In a recent research paper, European mathematicians Cyril Grunspan and Ricardo Pérez-Marco demonstrated through calculus and game theory that, thanks to the robust network security and relatively high BTC price, small bitcoin transactions may not need the six confirmations typically required by merchants and exchanges.
Published on the computer science and cryptography section of Cornell University’s arXiv library, the paper takes on the calculations of Satoshi Nakamoto, as presented in subchapter 11 of the Bitcoin white paper.
“Our new paper combines two main previous results,” Pérez-Marco told Bitcoin Magazine. “The first one is the exact computation of the probability of success [of a double spend attack] (“Double spend races,” 2017) and the second one takes into account the exact model for profitability that we developed for analyzing selfish mining strategies (“On profitability of selfish mining,” 2018).”
In a nutshell, this new research paper asks: “How profitable is it to double-spend a transaction and how many network confirmations are really enough to financially incentivise honest mining?”
When Double Spending Isn’t Worth It
According to the findings presented, a potential attacker who owns 1 percent of the total hash rate would have to spend at least 50 coinbases (currently 625 BTC and 312.5 after the 2020 halving) in order to revert a single confirmation. To revert two confirmations, the cost would be 1,666 coinbases, according to the research.
“What we compare is the profitability of the double spend and honest mining,” Pérez-Marco explained. “For a small transaction, any major miner with high hashrate has no interest in engaging into a minor double spend. And in the case of small miners who possess less than 1 percent of the hashrate, only a big amount can justify a double spend from the profitability point of view. For example, with a 1 percent hashrate, and only 1 confirmation requested, the minimal amount to double spend is more than 49 coinbases, that is currently more than 612 BTC.”

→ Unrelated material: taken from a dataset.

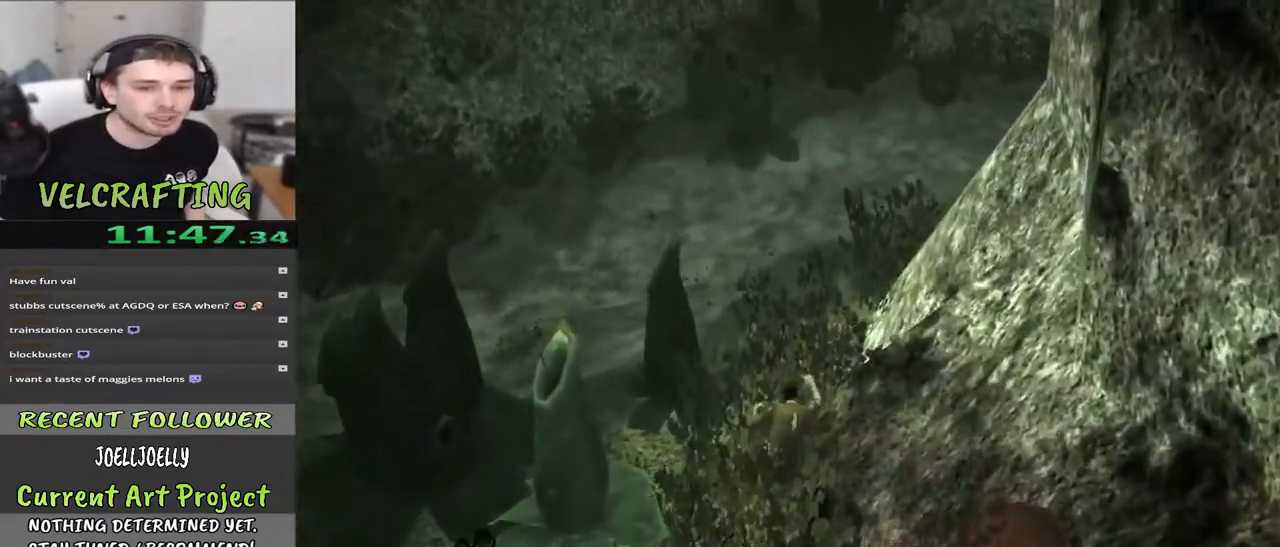
{"buttons": [], "left_stick": "up-left", "right_stick": "center", "events": [[217, "right_stick", "center"], [333, "left_stick", "up-left"]]}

After taking into account multiple scenarios and doing all of the calculations involved, Grunspan and Pérez-Marco reached the conclusion that, after two network confirmations, it’s more profitable to mine honestly than to double spend. This game theory conclusion is applicable even in cases where the value of the transaction equals the coinbase.
From Theory to Practice?
While the research includes interesting findings which explain the costs of double spends in multiple scenarios, its real-world impact still remains to be seen. The habit of waiting for six confirmations is inherited directly from Nakamoto but is not set in stone. Every sovereign participant in the Bitcoin network is free to lower the threshold to two or three confirmations if they wish.

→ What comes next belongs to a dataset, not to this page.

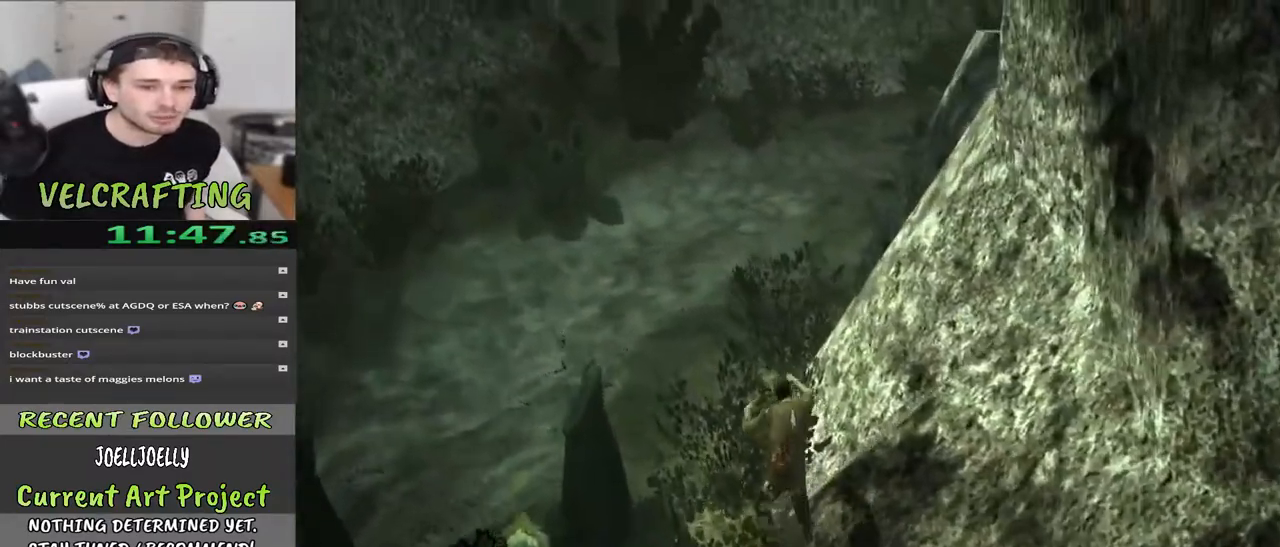
{"buttons": [], "left_stick": "up-left", "right_stick": "up-right", "events": [[183, "right_stick", "up-right"]]}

“Six confirmations is not a protocol rule, but just a common and customary request made by the transaction recipient,” concluded Pérez-Marco. “Satoshi carried out a good estimate of the probability of success, but didn’t have a good theory of profitability at hand in order to go further.”
However, it seems unlikely that exchanges and businesses would lower the security threshold to achieve slightly more convenience and this mathematical study is yet to receive community scrutiny and thorough academic peer review.
If and when it is vetted by the wider community, it may be that a large segment agrees to consider bitcoin transactions definitive after one or two confirmations. However, such a change may also attract the attention of economically irrational actors who don’t mind burning part of their wealth just to destroy the credibility of Bitcoin.
In any case, the research paper provides an interesting analysis of one of Bitcoin’s most critical practices and may very well motivate us all to think about it differently.